Background: 3q29 deletion syndrome (3q29Del) is a rare (~1:30,000) genomic disorder characterized by a 1.6 Mb heterozygous deletion on chromosome 3. It is associated with a wide range of neurodevelopmental and neuropsychiatric disorders, as well as growth deficits, feeding problems, and congenital heart defects. Notably, the 3q29 deletion confers a 30-fold increased risk for Autism Spectrum Disorder (ASD), a 40-fold increased risk for schizophrenia, and a significantly increased risk for intellectual disability and generalized anxiety disorder.

Objectives: The aim of this study is to describe the spectrum of ASD-related features in the largest 3q29Del patient cohort ever assembled.

Methods: We used Emory University’s 3q29Del registry (3q29deletion.org) to obtain self-report data on 3q29Del patients and typically developing controls, including a custom medical and demographic questionnaire (n=94 3q29Del, 58.5% male, mean age=12.7 years; n=64 control, 51.6% male, mean age=10.6 years); Achenbach Behavior Checklists (CBCL/ABCL, n=48 3q29Del, 57 control); Social Responsiveness Scale (SRS, n=48 3q29Del, 59 control); and the Social Communication Questionnaire (SCQ, n=33 3q29Del, 46 control). Statistical testing and data visualization were performed in R.

Results: Self-reported ASD diagnosis in 3q29Del participants was significantly inflated versus the general population (30.7% vs. 1.47%, p<2.2e-16). The male:female ratio of self-reported ASD diagnosis in 3q29Del is 1.8:1, strikingly different from the 4:1 ratio. Additionally, some participants that do not report an ASD diagnosis scored in the clinical range on all self-report scales, and mean scores for all participants were elevated (mean SRS T-score=71.75; mean SCQ score=13.88; mean CBCL/ABCL T-score=62.5), indicating substantial behavioral impairment in the absence of a clinical diagnosis. Finally, 3q29Del individuals showed a novel constellation of ASD features on the SRS, with elevated mean scores on 5 of the 6 subscales (Social Awareness, Social Cognition, Social Communication, Social Communication and Interaction, and Restricted Interests and Repetitive Behaviors). The mean score for Social Motivation, however, was in the mild range (Figure 1), which is dramatically different from the profile observed in idiopathic ASD.

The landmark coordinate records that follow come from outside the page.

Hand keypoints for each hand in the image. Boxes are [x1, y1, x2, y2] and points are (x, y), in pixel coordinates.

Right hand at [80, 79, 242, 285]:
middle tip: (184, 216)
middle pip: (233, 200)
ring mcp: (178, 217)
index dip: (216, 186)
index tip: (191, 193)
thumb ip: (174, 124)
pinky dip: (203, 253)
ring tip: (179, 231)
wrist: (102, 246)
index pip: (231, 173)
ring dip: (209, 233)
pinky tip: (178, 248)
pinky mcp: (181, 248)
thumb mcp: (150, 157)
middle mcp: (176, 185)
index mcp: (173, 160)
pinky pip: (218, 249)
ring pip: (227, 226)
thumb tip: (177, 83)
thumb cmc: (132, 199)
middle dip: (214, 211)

Conclusions: These results showed that the 3q29Del population is significantly enriched for ASD diagnosis and ASD features measured via standardized ASD surveys; however, several individuals scored in the clinical range on all scales, despite reporting no diagnosis of ASD. This implies that either ASD is underdiagnosed or not adequately assessed in 3q29Del patients, or additional psychopathology is present that may be independently elevating scores. Additionally, we find that potential confounders such as self-reported ID diagnosis are not driving the increase in scores for 3q29Del participants, indicating that the 3q29 deletion itself is the major risk factor for this impaired behavioral profile. Moreover, a unique pattern of ASD symptomatology was observed, with social motivation being relatively less impaired than other areas of social functioning; this profile is qualitatively different from what is observed in idiopathic ASD. These findings have implications for standard of care recommendations for individuals diagnosed with 3q29Del; they also suggest that 3q29Del could serve as an investigative inroad to a novel subtype of ASD.